I would spend $800 on a 1-5x, 30mm tube with 36mm objective, relatively small ocular bell, 4 inches of eye relief and bulletproof, repeatable adjustments.

The FX-II Leupolds are supposed to be bomb-proof, so I'm a little disappointed to learn that's not exactly true. But they do offer mounting ease, light weight, smaller oculars for bolt clearance while still providing ~4" eye relief (5" with the tiny 2.5x20mm!), and low mounting capabilities in an era of Hubble style overkill.

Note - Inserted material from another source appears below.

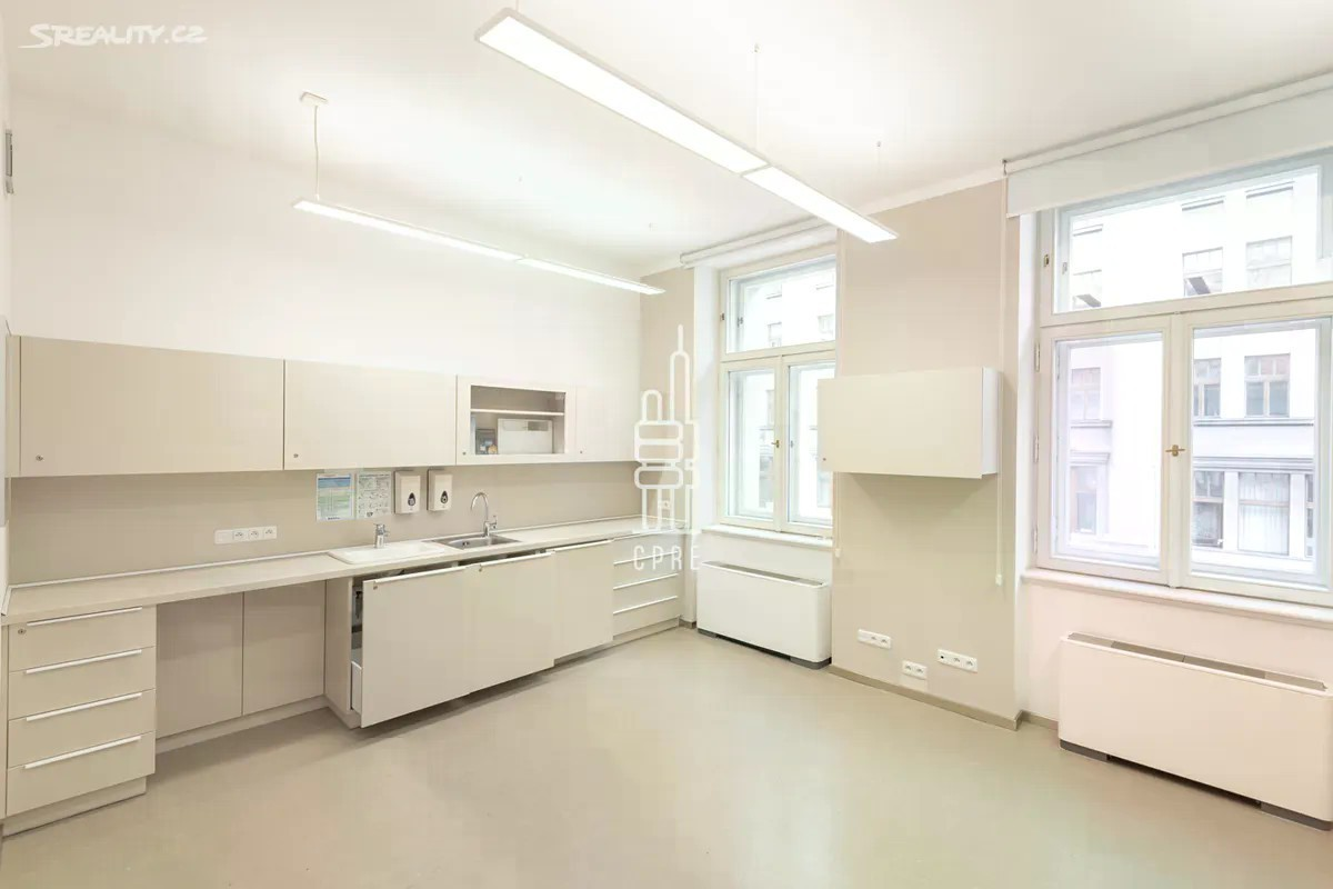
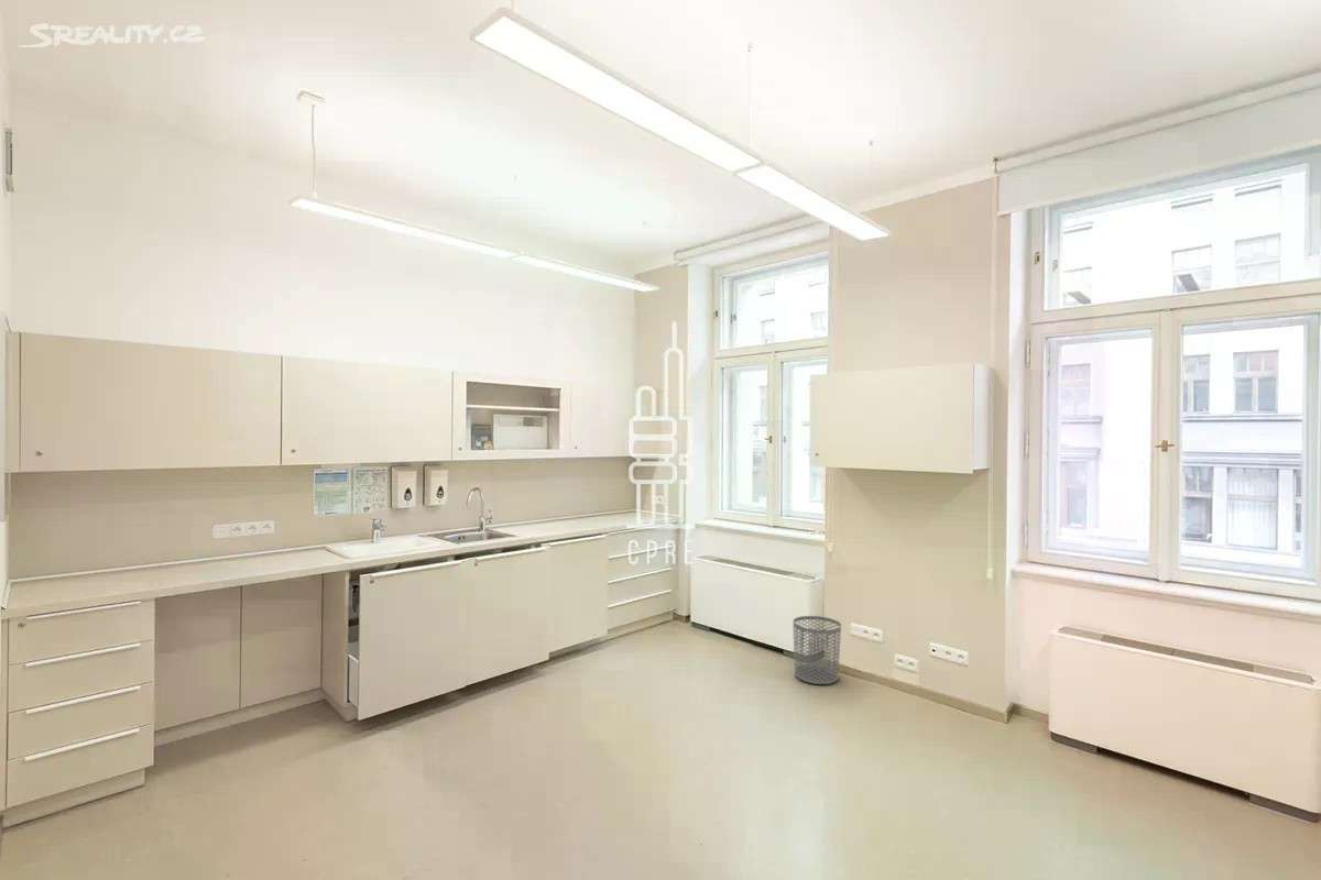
+ waste bin [791,615,842,685]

I didn't believe that low power could make for small groups until I tried it off the bench with the FX-II 2.5x20mm and shot way better than I thought it would turn out. Don't get me wrong, I really like watching .22 holes appear at 32x at 50m. But this is only to see how accurate the rifle is. For a bench rifle, a fixed 32x that focuses down to 50 yards would do everything I want, rimfire or centrefire.

From field positions doing target stuff, experience says 16x-20x is about my limit. A 4-16x40mm with AO down to 20 yards would be my perfect general purpose .22 For a hunting rifle, see the first line.

Anyway, sounds like the only real complaint is Leupold adjustments, so if they make that part bombproof, everyone can go back to loving them. Sad that they discontinued the fixed 4x32mm and 6x36mm. Those were ideal form factors.

Out of all these posts, is there consensus on a point in the Leupold lineup where the adjustments are generally bulletproof?

Last edited by philthygeezer; 01/30/22.